[[ Exercise inputs open ]]

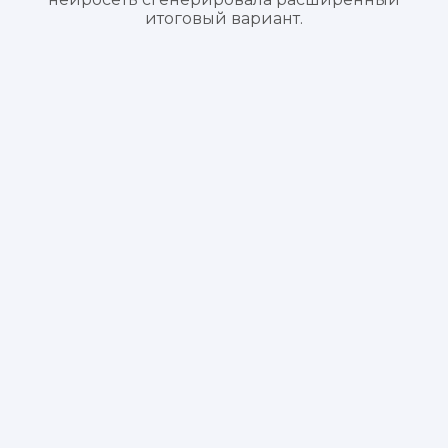
итоговый вариант.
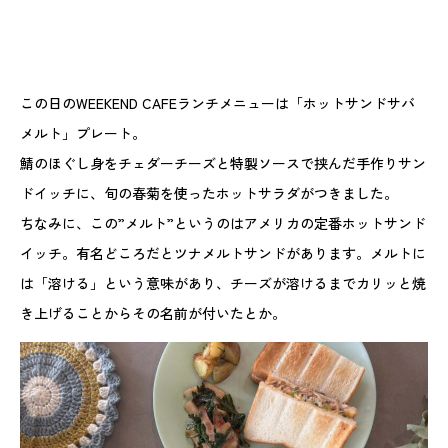
この日のWEEKEND CAFEランチメニューは「ホットサンドサバ
メルト」プレート。
鯖のほぐし身をチェダーチーズと特製ソースで挟んだ手作りサン
ドイッチに、旬の春菊を使ったホットサラダがつきました。
ちなみに、この”メルト”というのはアメリカの定番ホットサンド
イッチ。有名どころだとツナメルトサンドがあります。メルトに
は「溶ける」という意味があり、チーズが溶けるまでカリッと焼
き上げることからその名前が付いたとか。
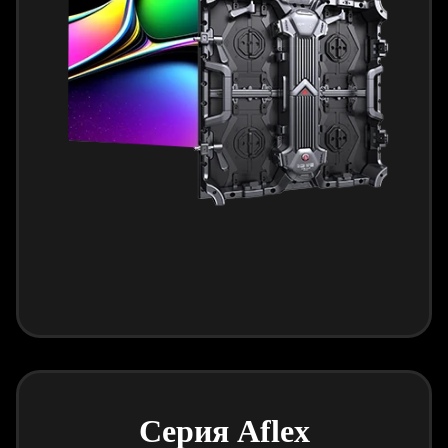
Серия Aflex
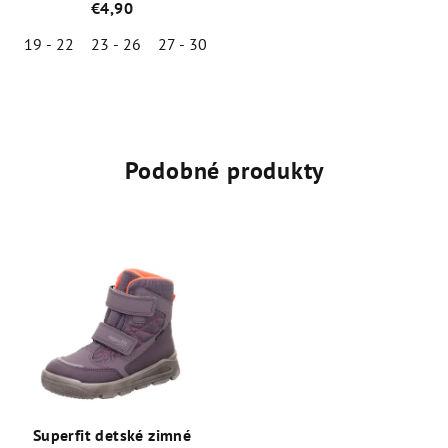
€4,90
19 - 22
23 - 26
27 - 30
Priemerné
hodnotenie
produktu
je
5,0
Podobné produkty
z
5
hviezdičiek.
Superfit detské zimné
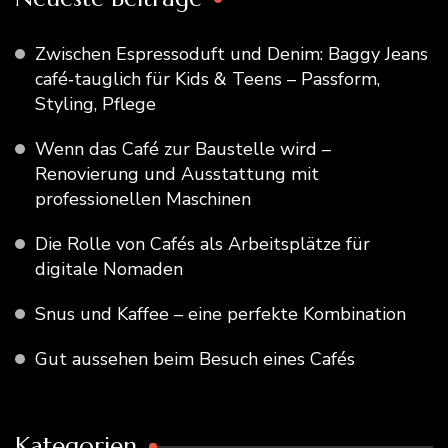
Zwischen Espressoduft und Denim: Baggy Jeans
café‑tauglich für Kids & Teens – Passform,
Styling, Pflege
Wenn das Café zur Baustelle wird –
Renovierung und Ausstattung mit
professionellen Maschinen
Die Rolle von Cafés als Arbeitsplätze für
digitale Nomaden
Snus und Kaffee – eine perfekte Kombination
Gut aussehen beim Besuch eines Cafés
Kategorien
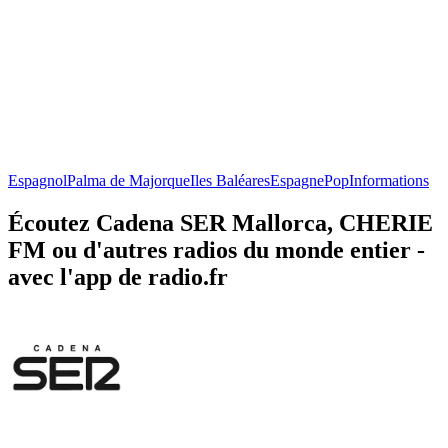
Espagnol
Palma de Majorque
Iles Baléares
Espagne
Pop
Informations
Écoutez Cadena SER Mallorca, CHERIE
FM ou d'autres radios du monde entier -
avec l'app de radio.fr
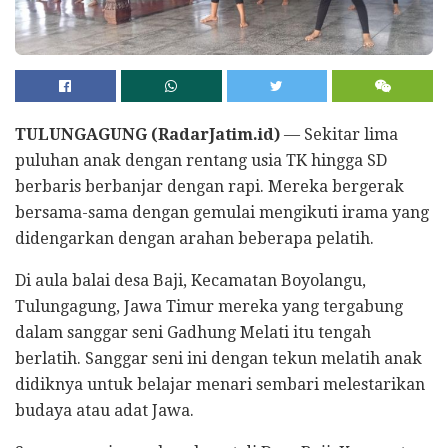
TULUNGAGUNG (RadarJatim.id)
— Sekitar lima
puluhan anak dengan rentang usia TK hingga SD
berbaris berbanjar dengan rapi. Mereka bergerak
bersama-sama dengan gemulai mengikuti irama yang
didengarkan dengan arahan beberapa pelatih.
Di aula balai desa Baji, Kecamatan Boyolangu,
Tulungagung, Jawa Timur mereka yang tergabung
dalam sanggar seni Gadhung Melati itu tengah
berlatih. Sanggar seni ini dengan tekun melatih anak
didiknya untuk belajar menari sembari melestarikan
budaya atau adat Jawa.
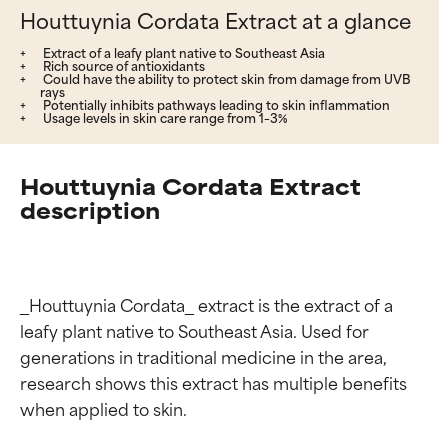
Houttuynia Cordata Extract at a glance
Extract of a leafy plant native to Southeast Asia
Rich source of antioxidants
Could have the ability to protect skin from damage from UVB
rays
Potentially inhibits pathways leading to skin inflammation
Usage levels in skin care range from 1–3%
Houttuynia Cordata Extract
description
_Houttuynia Cordata_ extract is the extract of a 
leafy plant native to Southeast Asia. Used for 
generations in traditional medicine in the area, 
research shows this extract has multiple benefits 
when applied to skin.
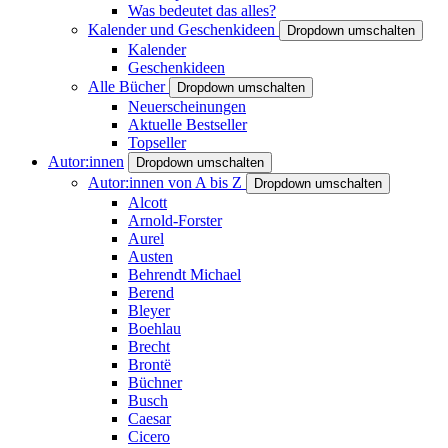
Was bedeutet das alles?
Kalender und Geschenkideen
Dropdown umschalten
Kalender
Geschenkideen
Alle Bücher
Dropdown umschalten
Neuerscheinungen
Aktuelle Bestseller
Topseller
Autor:innen
Dropdown umschalten
Autor:innen von A bis Z
Dropdown umschalten
Alcott
Arnold-Forster
Aurel
Austen
Behrendt Michael
Berend
Bleyer
Boehlau
Brecht
Brontë
Büchner
Busch
Caesar
Cicero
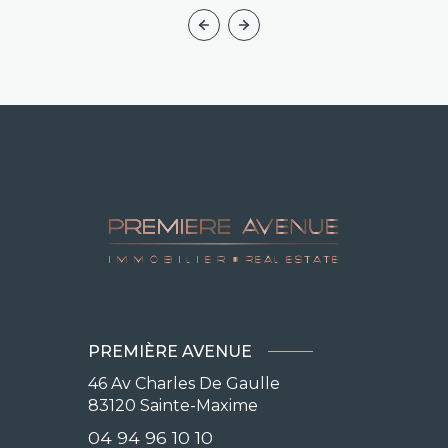
PREMIÈRE AVENUE
46 Av Charles De Gaulle
83120
Sainte-Maxime
04 94 96 10 10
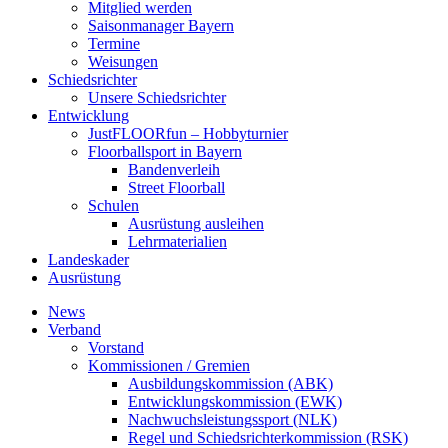
Mitglied werden
Saisonmanager Bayern
Termine
Weisungen
Schiedsrichter
Unsere Schiedsrichter
Entwicklung
JustFLOORfun – Hobbyturnier
Floorballsport in Bayern
Bandenverleih
Street Floorball
Schulen
Ausrüstung ausleihen
Lehrmaterialien
Landeskader
Ausrüstung
News
Verband
Vorstand
Kommissionen / Gremien
Ausbildungskommission (ABK)
Entwicklungskommission (EWK)
Nachwuchsleistungssport (NLK)
Regel und Schiedsrichterkommission (RSK)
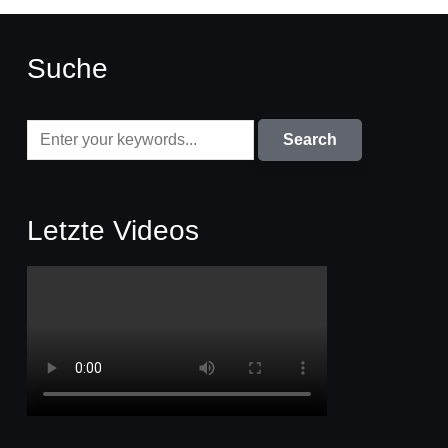
Suche
Letzte Videos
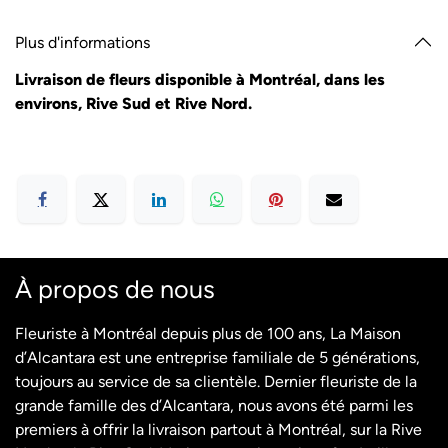
Plus d'informations
Livraison de fleurs disponible à Montréal, dans les
environs, Rive Sud et Rive Nord.
À propos de nous
Fleuriste à Montréal depuis plus de 100 ans, La Maison
d’Alcantara est une entreprise familiale de 5 générations,
toujours au service de sa clientèle. Dernier fleuriste de la
grande famille des d’Alcantara, nous avons été parmi les
premiers à offrir la livraison partout à Montréal, sur la Rive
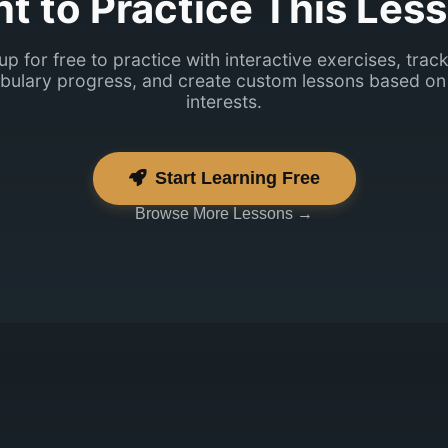
t to Practice This Les
up for free to practice with interactive exercises, trac
bulary progress, and create custom lessons based on
interests.
Start Learning Free
Browse More Lessons →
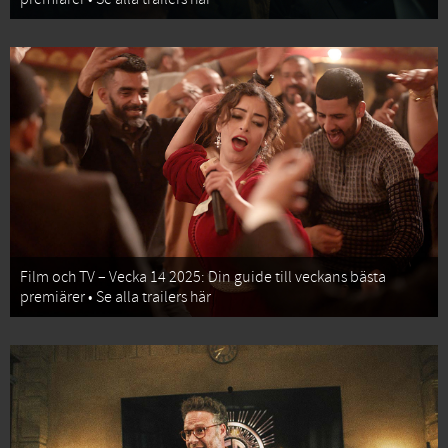
Film och TV – Vecka 14 2025: Din guide till veckans bästa
premiärer • Se alla trailers här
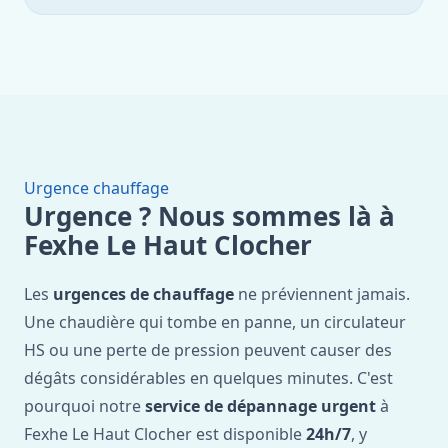
Urgence chauffage
Urgence ? Nous sommes là à
Fexhe Le Haut Clocher
Les
urgences de chauffage
ne préviennent jamais.
Une chaudière qui tombe en panne, un circulateur
HS ou une perte de pression peuvent causer des
dégâts considérables en quelques minutes. C'est
pourquoi notre
service de dépannage urgent
à
Fexhe Le Haut Clocher est disponible
24h/7
, y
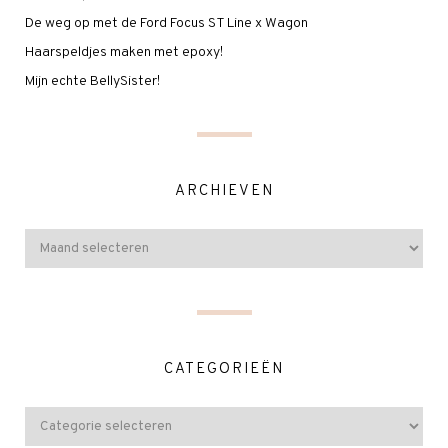
De weg op met de Ford Focus ST Line x Wagon
Haarspeldjes maken met epoxy!
Mijn echte BellySister!
ARCHIEVEN
CATEGORIEËN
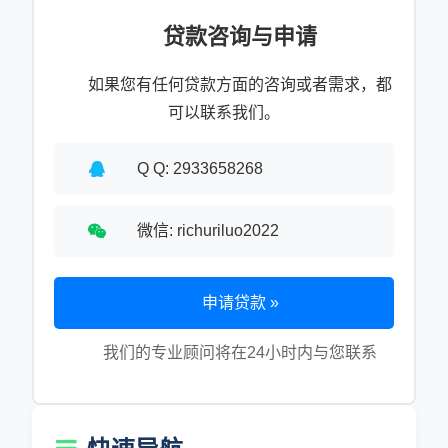
贷款咨询与申请
如果您有任何贷款方面的咨询或者需求，都
可以联系我们。
Q Q: 2933658268
微信: richuriluo2022
申请贷款 »
我们的专业顾问将在24小时内与您联系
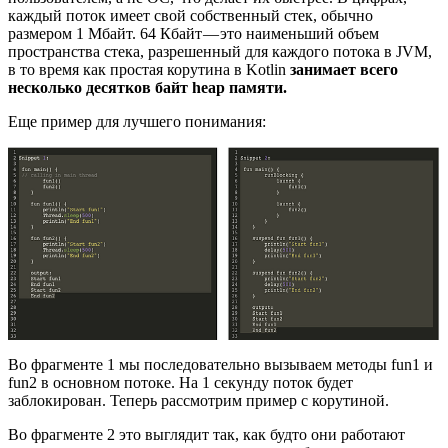
каждый поток имеет свой собственный стек, обычно
размером 1 Мбайт. 64 Кбайт — это наименьший объем
пространства стека, разрешенный для каждого потока в JVM,
в то время как простая корутина в Kotlin
занимает всего
несколько десятков байт heap памяти.
Еще пример для лучшего понимания:
Во фрагменте 1 мы последовательно вызываем методы fun1 и
fun2 в основном потоке. На 1 секунду поток будет
заблокирован. Теперь рассмотрим пример с корутиной.
Во фрагменте 2 это выглядит так, как будто они работают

[[ Exercise inputs closed ]]

What the task requires. In the entries above, count each line with "native"; reply with the total only.

Exercise result. 2